Mit der Trias „Leistung, Familie, Sicherheit“ möchte die ÖVP die verlorenen Wähler:innen wieder zurückholen. Unter dem Punkt Leistung soll das Steuersystem reformiert werden: Dabei soll der Steuersatz der untersten Einkommensstufe verringert werden und die Vollzeit mit einem jährlichen Bonus von 1.000 Euro attraktiver gemacht werden. Eigentum soll nicht besteuert werden und ein „klarer Einkommensunterschied zwischen Arbeit und Nicht-Arbeit“ soll geschaffen werden. Die Brücke zur Familie schlagend, möchte die Volkspartei hierbei aber die familiären Betreuungspflichten berücksichtigt wissen. Die Familie stellt für die ÖVP das „Fundament der Gesellschaft“ dar, entsprechend soll sie gefördert werden, etwa mit leistbarem Wohnraum durch vergünstigte Kredite. Sie soll aber auch sicherer gemacht werden, indem der Kampf gegen die Gewalt an Frauen unterstrichen wird.
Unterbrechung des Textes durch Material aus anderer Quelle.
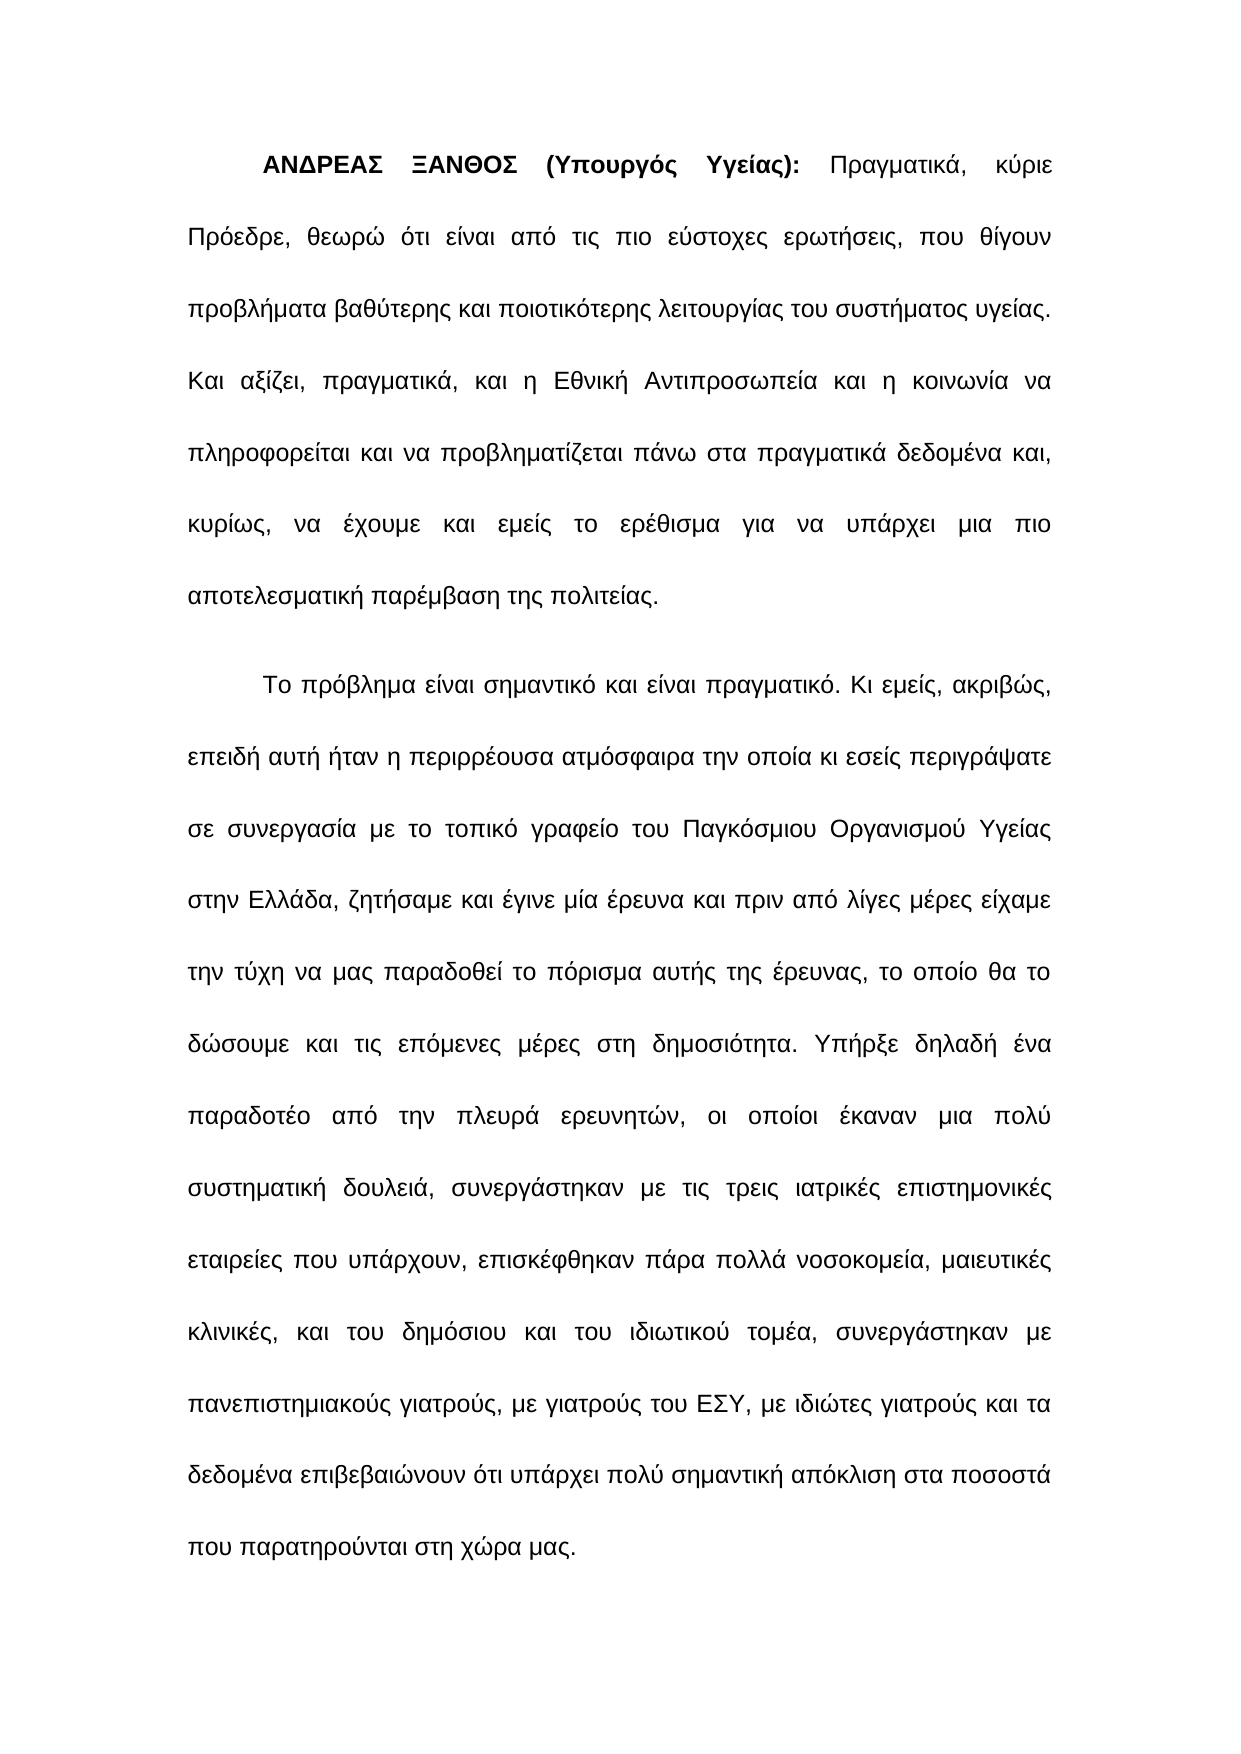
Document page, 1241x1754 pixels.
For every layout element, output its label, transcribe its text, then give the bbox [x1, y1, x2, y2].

text ΑΝΔΡΕΑΣ ΞΑΝΘΟΣ (Υπουργός Υγείας): Πραγματικά, κύριε Πρόεδρε, θεωρώ ότι είναι από τις πιο εύστοχες ερωτήσεις, που θίγουν προβλήματα βαθύτερης και ποιοτικότερης λειτουργίας του συστήματος υγείας. Και αξίζει, πραγματικά, και η Εθνική Αντιπροσωπεία και η κοινωνία να πληροφορείται και να προβληματίζεται πάνω στα πραγματικά δεδομένα και, κυρίως, να έχουμε και εμείς το ερέθισμα για να υπάρχει μια πιο αποτελεσματική παρέμβαση της πολιτείας. [187, 150, 1053, 610]
text Το πρόβλημα είναι σημαντικό και είναι πραγματικό. Κι εμείς, ακριβώς, επειδή αυτή ήταν η περιρρέουσα ατμόσφαιρα την οποία κι εσείς περιγράψατε σε συνεργασία με το τοπικό γραφείο του Παγκόσμιου Οργανισμού Υγείας στην Ελλάδα, ζητήσαμε και έγινε μία έρευνα και πριν από λίγες μέρες είχαμε την τύχη να μας παραδοθεί το πόρισμα αυτής της έρευνας, το οποίο θα το δώσουμε και τις επόμενες μέρες στη δημοσιότητα. Υπήρξε δηλαδή ένα παραδοτέο από την πλευρά ερευνητών, οι οποίοι έκαναν μια πολύ συστηματική δουλειά, συνεργάστηκαν με τις τρεις ιατρικές επιστημονικές εταιρείες που υπάρχουν, επισκέφθηκαν πάρα πολλά νοσοκομεία, μαιευτικές κλινικές, και του δημόσιου και του ιδιωτικού τομέα, συνεργάστηκαν με πανεπιστημιακούς γιατρούς, με γιατρούς του ΕΣΥ, με ιδιώτες γιατρούς και τα δεδομένα επιβεβαιώνουν ότι υπάρχει πολύ σημαντική απόκλιση στα ποσοστά που παρατηρούνται στη χώρα μας. [187, 670, 1053, 1561]
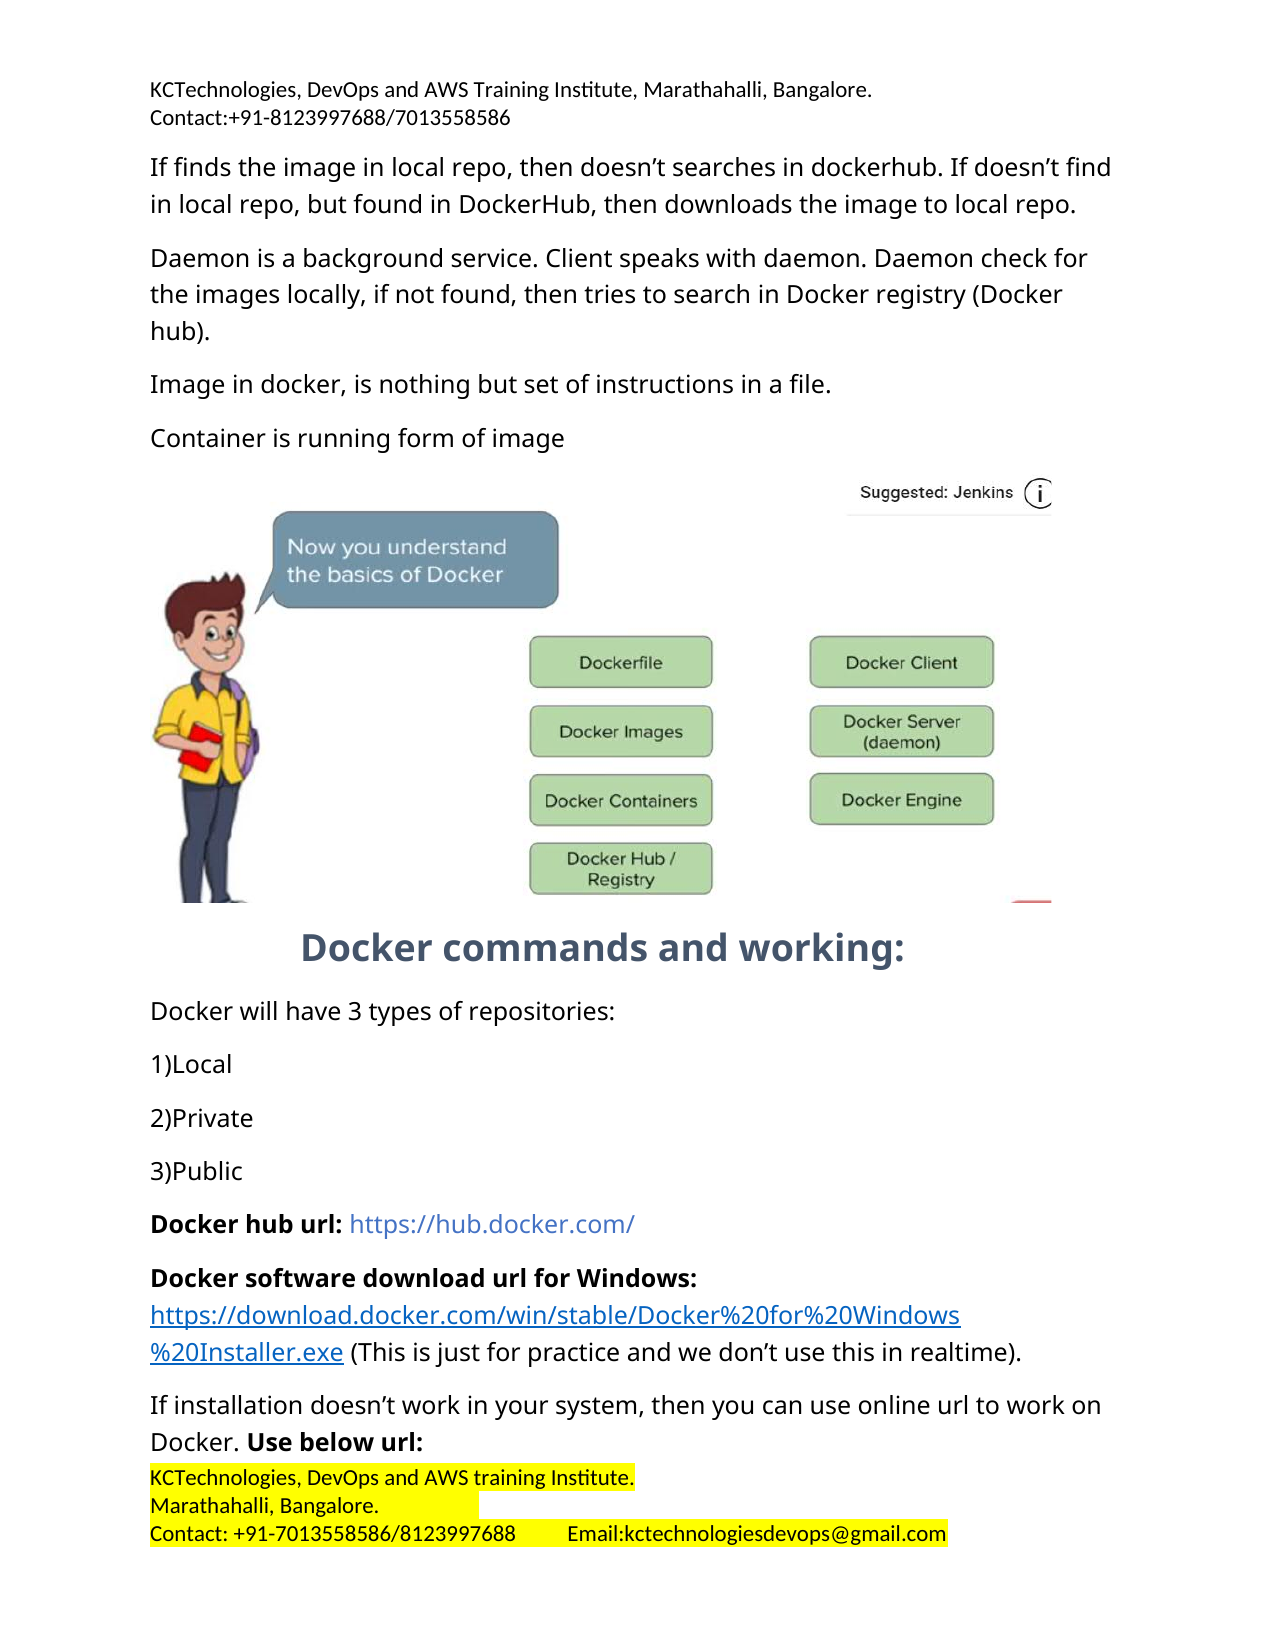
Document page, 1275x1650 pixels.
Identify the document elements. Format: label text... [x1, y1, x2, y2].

picture [150, 474, 1052, 903]
text 3)Public [150, 1154, 1125, 1188]
text Docker software download url for Windows: https://download.docker.com/win/stable/Docker%20for%20Windows%20Installer.exe (This is just for practice and we don’t use this in realtime). [150, 1261, 1125, 1368]
text Docker hub url: https://hub.docker.com/ [150, 1207, 1125, 1241]
text Daemon is a background service. Client speaks with daemon. Daemon check for the images locally, if not found, then tries to search in Docker registry (Docker hub). [150, 240, 1125, 348]
text Docker will have 3 types of repositories: [150, 993, 1125, 1027]
text 1)Local [150, 1047, 1125, 1081]
text Container is running form of image [150, 421, 1125, 455]
text 2)Private [150, 1100, 1125, 1134]
text Docker commands and working: [150, 922, 1125, 973]
text If finds the image in local repo, then doesn’t searches in dockerhub. If doesn’t find in local repo, but found in DockerHub, then downloads the image to local repo. [150, 150, 1125, 221]
text If installation doesn’t work in your system, then you can use online url to work on Docker. Use below url: [150, 1388, 1125, 1458]
text Image in docker, is nothing but set of instructions in a file. [150, 367, 1125, 401]
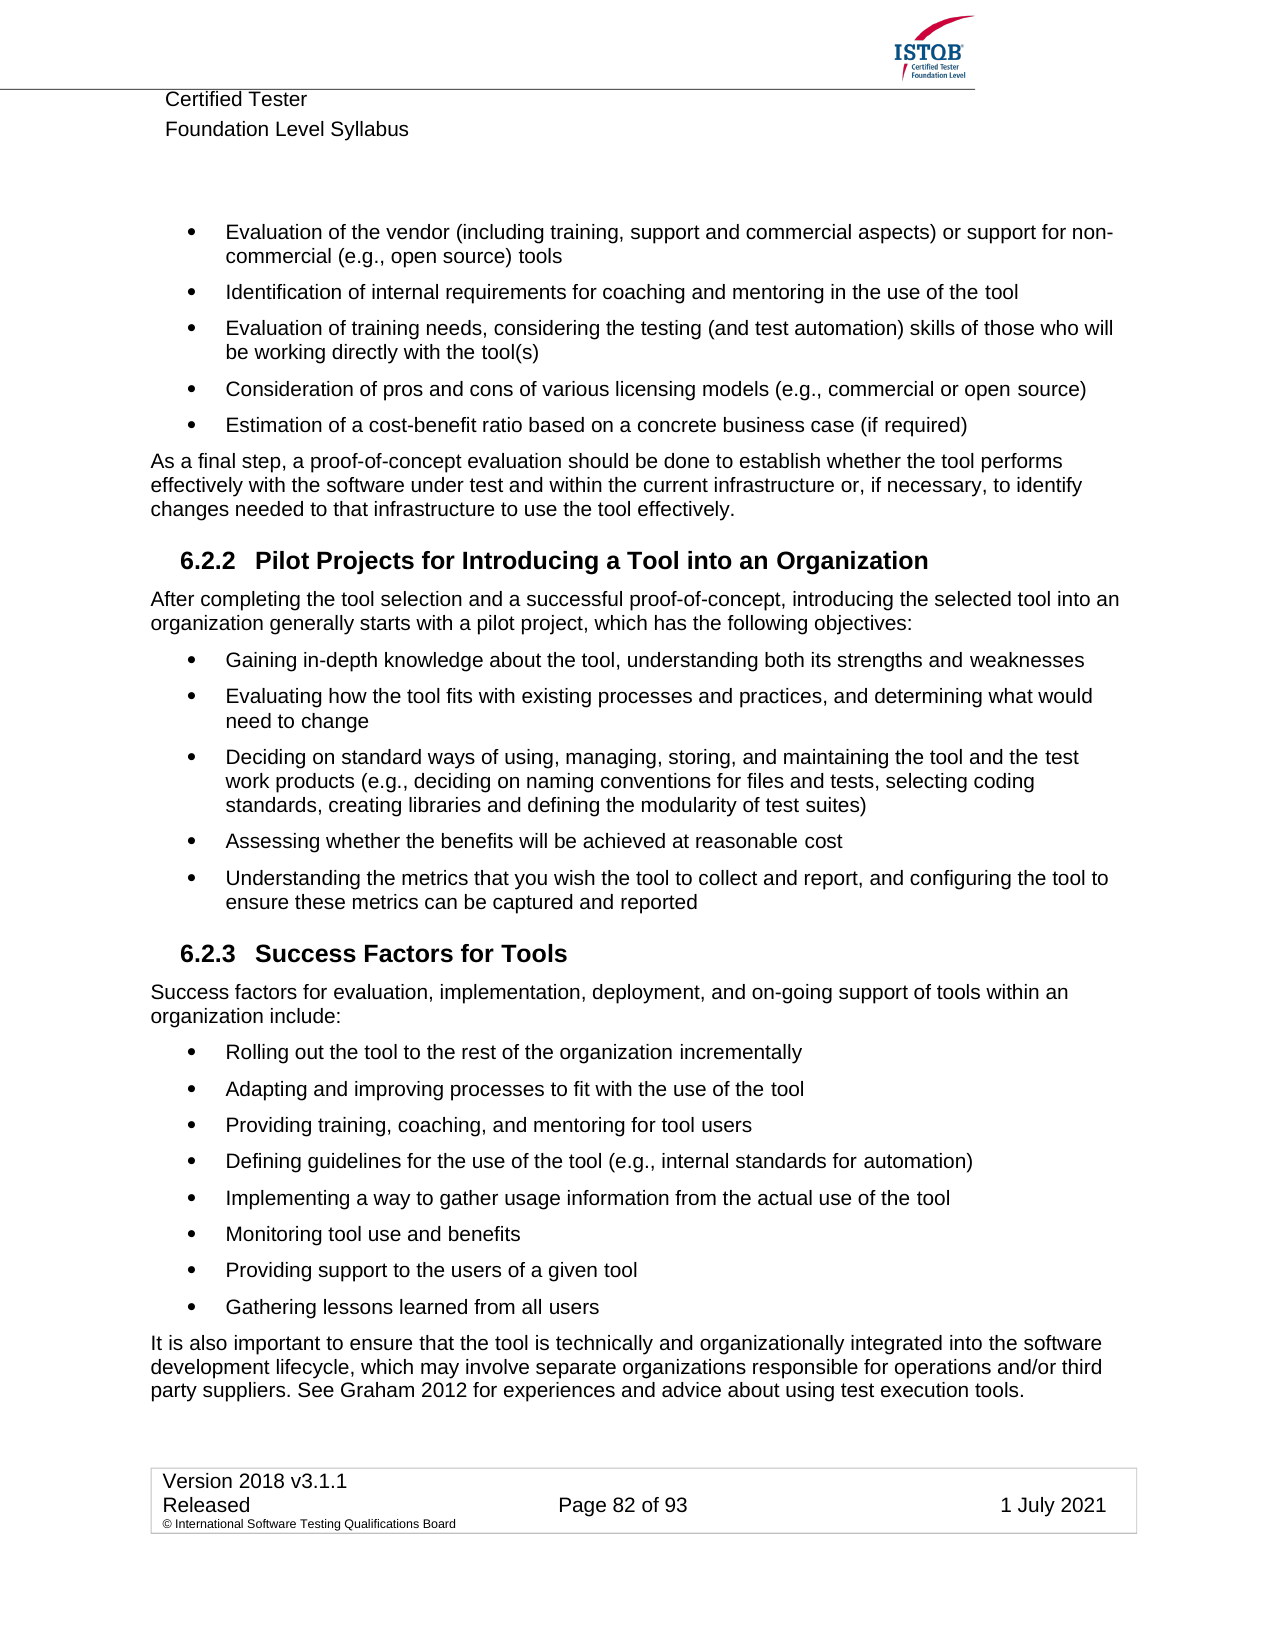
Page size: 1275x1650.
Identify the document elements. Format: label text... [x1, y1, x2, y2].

list Estimation of a cost-benefit ratio based on a concrete business case (if required) [188, 413, 1150, 437]
text It is also important to ensure that the tool is technically and organizationally integrated into the software development lifecycle, which may involve separate organizations responsible for operations and/or third party suppliers. See Graham 2012 for experiences and advice about using test execution tools. [150, 1331, 1104, 1402]
text Success factors for evaluation, implementation, deployment, and on-going support of tools within an organization include: [150, 979, 1072, 1027]
list Providing training, coaching, and mentoring for tool users [188, 1113, 1150, 1137]
list Identification of internal requirements for coaching and mentoring in the use of the tool [188, 279, 1150, 304]
list Rolling out the tool to the rest of the organization incrementally [188, 1040, 1150, 1064]
text As a final step, a proof-of-concept evaluation should be done to establish whether the tool performs effectively with the software under test and within the current infrastructure or, if necessary, to identify changes needed to that infrastructure to use the tool effectively. [150, 449, 1086, 521]
list Deciding on standard ways of using, managing, storing, and maintaining the tool and the test work products (e.g., deciding on naming conventions for files and tests, selecting coding standards, creating libraries and defining the modularity of test suites) [188, 744, 1079, 816]
list Implementing a way to gather usage information from the actual use of the tool [188, 1186, 1150, 1210]
subtitle Pilot Projects for Introducing a Tool into an Organization [180, 546, 1150, 575]
list Defining guidelines for the use of the tool (e.g., internal standards for automation) [188, 1149, 1150, 1173]
list Understanding the metrics that you wish the tool to collect and report, and configuring the tool to ensure these metrics can be captured and reported [188, 866, 1111, 913]
list Evaluation of the vendor (including training, support and commercial aspects) or support for non- commercial (e.g., open source) tools [188, 219, 1115, 268]
list Adapting and improving processes to fit with the use of the tool [188, 1077, 1150, 1101]
list Gathering lessons learned from all users [188, 1295, 1150, 1319]
picture [878, 0, 990, 102]
list Gaining in-depth knowledge about the tool, understanding both its strengths and weaknesses [188, 648, 1150, 672]
list Providing support to the users of a given tool [188, 1258, 1150, 1282]
text After completing the tool selection and a successful proof-of-concept, introducing the selected tool into an organization generally starts with a pilot project, which has the following objectives: [150, 587, 1123, 635]
subtitle Success Factors for Tools [180, 938, 1150, 967]
list Consideration of pros and cons of various licensing models (e.g., commercial or open source) [188, 377, 1150, 401]
list Evaluating how the tool fits with existing processes and practices, and determining what would need to change [188, 684, 1094, 732]
list Evaluation of training needs, considering the testing (and test automation) skills of those who will be working directly with the tool(s) [188, 316, 1115, 364]
list Monitoring tool use and benefits [188, 1222, 1150, 1246]
list Assessing whether the benefits will be achieved at reasonable cost [188, 829, 1150, 853]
Um diese Punkte zu ermöglich braucht es Sicherheit, die dritte Säule des ÖVP-Wahlprogrammes: Ein starkes Auftreten in Asylfragen soll Sicherheit bringen, so soll der Familiennachzug temporär ausgesetzt werden und Ländern, die bei Auswanderungswellen und Rückführungen nicht kooperieren, die Entwicklungshilfe entzogen werden. Im Bereich Integration bleibt die Volkspartei streng: „Wer bei uns leben will, muss unsere Kultur respektieren, sich unsere Werte aneignen, unsere Sprache beherrschen und für sich selbst sorgen können. Wer unsere Werte nicht akzeptiert, soll woanders leben.“, dem Islamismus und extremistischem Denken soll ein Riegel vorgeschoben werden. Außenpolitisch soll Österreich seiner Neutralität treu bleiben und diese auch behalten, es soll aber dennoch an der Verteidigungsfähigkeit des Landes gearbeitet werden, die Cyberabwehr soll ausgebaut werden und das Heer selbst soll attraktiver gestaltet werden.

Keine Überraschungen

Liest man den „Österreichplan“, nachdem man sich mit der ÖVP auseinandergesetzt hat, wird man sicherlich wenig überrascht aus dem Lesestuhl aufstehen. Traditionelle Werte, Familie, Leistungsdenken und Sicherheit zeichnen die ÖVP schon seit Langem aus. Doch vielleicht ist es gerade diese Betonung der traditionellen Ideen der Volkspartei, die ihr zu einem Erfolg bei den Wahlen am 29. September verhelfen kann. Hat die nahe Vergangenheit nur Krisen für die Türkisen gebracht, könnte ein Rückfokus auf die typischen Themen und eine Abkehr vom „Neuen“ wieder Stabilität und somit bessere Ergebnisse liefern. Unter Sebastian Kurz nannte sich die Partei „Neue Volkspartei“, unter Karl Nehammer schlicht „Die Volkspartei“. Die Rückkehr zu etwas mehr Ruhe und Tradition scheint der Partei zumindest etwas zu nutzen, hat sie doch in den letzten Umfragen wieder etwas aufgeholt, zuvor war sie auf einem schlechten Kurs. Ob sich das Zurückbesinnen und die Reaktion des Kanzlers auf die Hochwasserkatastrophe tatsächlich auf das Wahlverhalten am 29. September auswirken kann, oder ob es sich hierbei nur um eine Momentaufnahme handelt, ob sich die ÖVP aus der Krise retten kann und wieder Kanzlerpartei werden kann oder nicht, wird sich erst am 29. September selbst zeigen, denn ob die ÖVP ihre Ziele und Träume verwirklichen kann, entscheiden schlussendlich die Wählerinnen und Wähler.